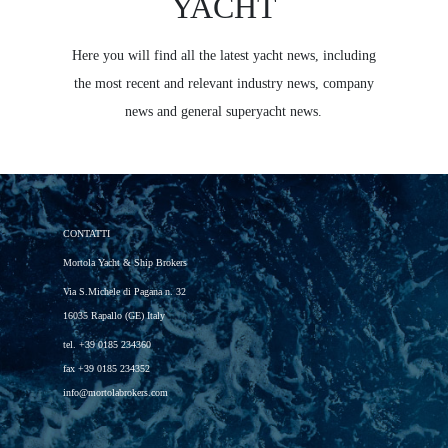
YACHT
Here you will find all the latest yacht news, including
the most recent and relevant industry news, company
news and general superyacht news.
CONTATTI
Mortola Yacht & Ship Brokers
Via S.Michele di Pagana n. 32
16035 Rapallo (GE) Italy
tel.
+39 0185 234360
fax
+39 0185 234352
info@mortolabrokers.com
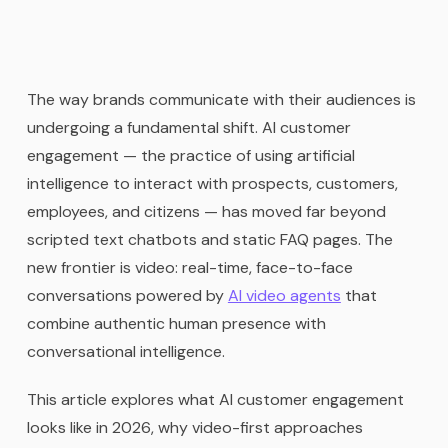
The way brands communicate with their audiences is
undergoing a fundamental shift. AI customer
engagement — the practice of using artificial
intelligence to interact with prospects, customers,
employees, and citizens — has moved far beyond
scripted text chatbots and static FAQ pages. The
new frontier is video: real-time, face-to-face
conversations powered by
AI video agents
that
combine authentic human presence with
conversational intelligence.
This article explores what AI customer engagement
looks like in 2026, why video-first approaches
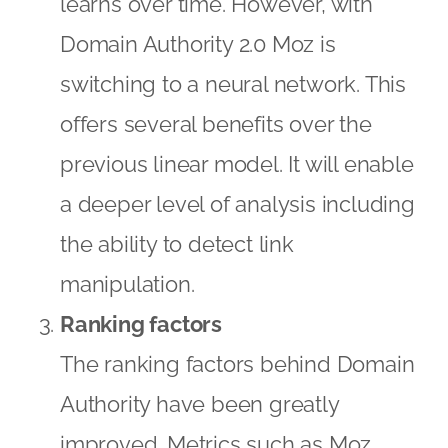
learns over time. However, with
Domain Authority 2.0 Moz is
switching to a neural network. This
offers several benefits over the
previous linear model. It will enable
a deeper level of analysis including
the ability to detect link
manipulation.
Ranking factors
The ranking factors behind Domain
Authority have been greatly
improved. Metrics such as Moz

WORK INSTRUCTIONS
Give the text read from the pages in the data above as a JSON list of strings, one string per line and no blank lines, covering all three pages. Leave the pictures out of the list.

EXERCISE ANSWER
[
  "YACHT",
  "Here you will find all the latest yacht news, including",
  "the most recent and relevant industry news, company",
  "news and general superyacht news.",
  "CONTATTI",
  "Mortola Yacht & Ship Brokers",
  "Via S.Michele di Pagana n. 32",
  "16035 Rapallo (GE) Italy",
  "tel.",
  "+39 0185 234360",
  "fax",
  "+39 0185 234352",
  "info@mortolabrokers.com",
  "The way brands communicate with their audiences is",
  "undergoing a fundamental shift. AI customer",
  "engagement — the practice of using artificial",
  "intelligence to interact with prospects, customers,",
  "employees, and citizens — has moved far beyond",
  "scripted text chatbots and static FAQ pages. The",
  "new frontier is video: real-time, face-to-face",
  "conversations powered by",
  "AI video agents",
  "that",
  "combine authentic human presence with",
  "conversational intelligence.",
  "This article explores what AI customer engagement",
  "looks like in 2026, why video-first approaches",
  "learns over time. However, with",
  "Domain Authority 2.0 Moz is",
  "switching to a neural network. This",
  "offers several benefits over the",
  "previous linear model. It will enable",
  "a deeper level of analysis including",
  "the ability to detect link",
  "manipulation.",
  "Ranking factors",
  "The ranking factors behind Domain",
  "Authority have been greatly",
  "improved. Metrics such as Moz"
]